1. Secure commitment across the business office. Get on the same page. Finance, revenue cycle functions, and IT should collaborate to identify criteria for success, resources, implementation strategies, and if and how the existing process will be affected. Consider formalizing an approval process to ensure that checks and balances are in place. This is the first critical step to ensuring that expectations are on target for the delivery of accurate and consistent analytics.
2. Acquire an all-access pass to data. Predictive models are only as accurate as the data being modeled. Ensuring the data integrity and validity is a vital prerequisite to predictive modeling. Executives need intimate knowledge of the data required to model (e.g., the timeframe, fields, and sources). IT is often an understaffed department, so having detailed data requirements in place ahead of time goes along with expediting the data extracts needed for predictive analytics.
3. Review models. Using sampling to review the analysis from the models is the most important step in the process. It is important not to rely on technical data experts to analyze data, but instead to work directly with the line-of-business managers and staff who are tasked with specific end goals to randomly sample accounts to review and validate that the model has accurately predicted the right outcome. Depending on the purpose of your analysis, answer the following questions: Does the account truly have a missing charge? Did the model predict correctly the accounts that are contractually underpaid? Did the model flag the accounts that were sitting in bad debt although the patient had insurance that covered the procedure?
4. Establish metrics. Predictive analytics is highly measurable, so it is easy to establish metrics, set performance targets, and monitor performance. The benefits of predictive analytics can be twofold: identifying revenue opportunity and increasing staff efficiency to recover the revenue.

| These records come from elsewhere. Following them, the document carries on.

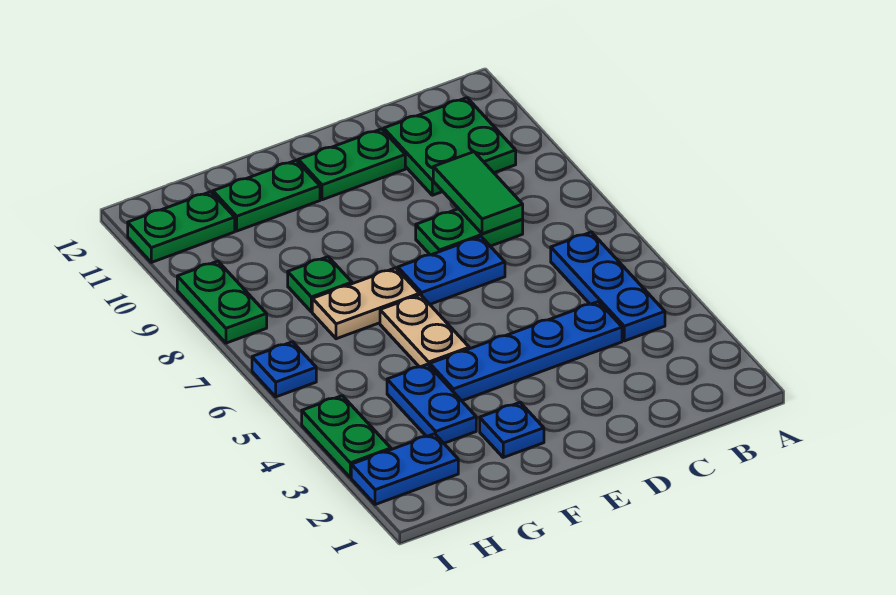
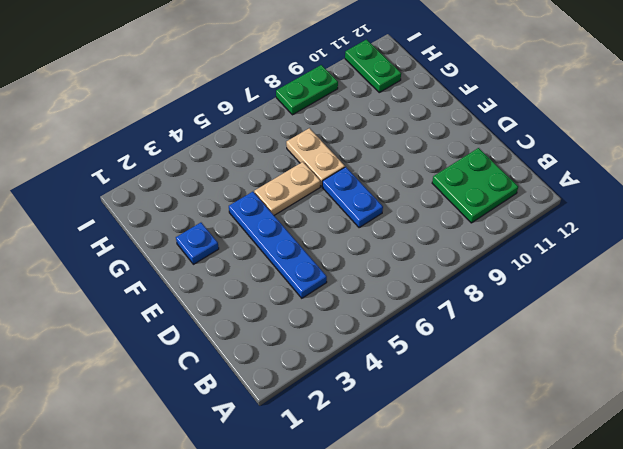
none -> blue 1x3 plate [551,232,665,341]
none -> green 1x2 plate [416,209,523,255]
none -> green 1x2 plate [298,129,405,200]

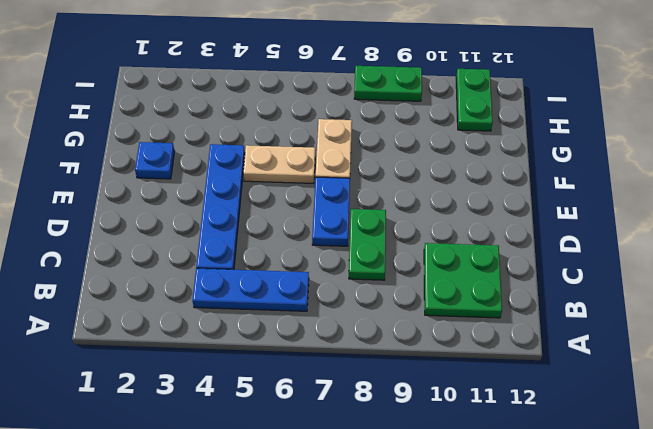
none -> green 1x2 plate [298,129,405,200]
none -> green 1x2 plate [213,160,320,231]
none -> blue 1x2 plate [387,364,476,443]

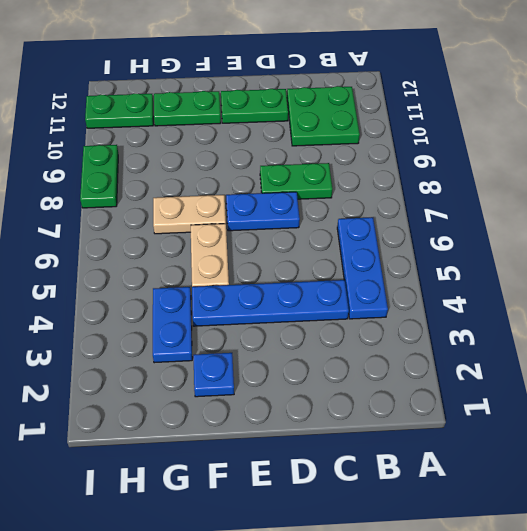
none -> green 1x1 plate [288,257,352,312]
none -> blue 1x2 plate [351,434,458,505]
none -> green 1x2 plate [302,396,391,478]

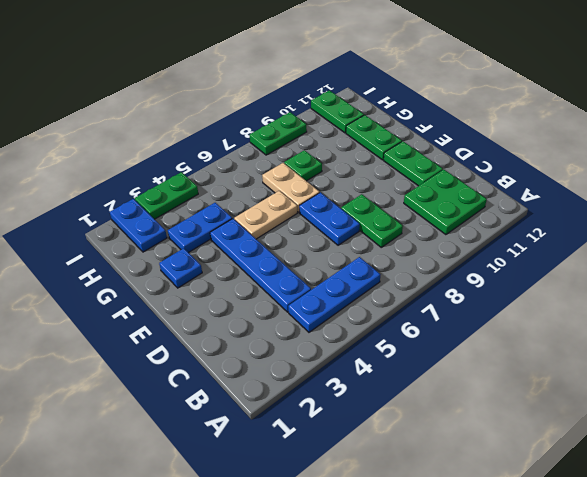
none -> blue 1x1 plate [252,342,316,397]
none -> green 1x2 tile [433,152,523,234]

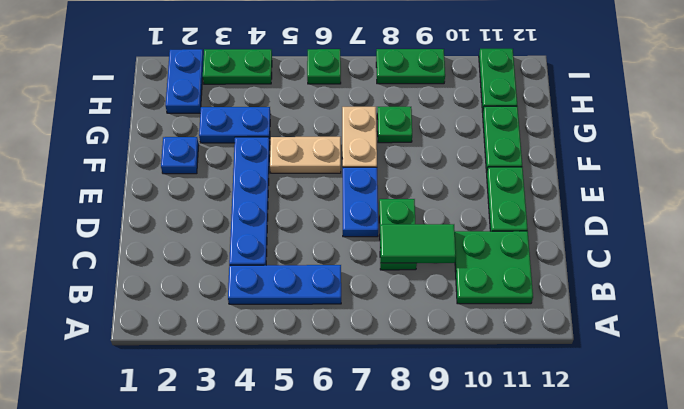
green 1x1 plate [307,49,341,84] -> blue 1x1 plate [252,342,316,397]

First, determine baseline metrics for cash collections or staff productivity, for example, before applying a predictive analytics tool. Once the tool is applied, measure against the baseline to determine the impact. For example, how many accounts were auditors able to review, resolve, and collect against in one week before and after implementing a predictive analytics tool?
5. Automate model scoring. The data must always be current. The power of predictive analytics is that once an approved model has been built, it can continuously score new data 24/7. The key to making this process efficient is to establish a consistent data extract schedule with IT, automate the process of scoring the new data, and validate.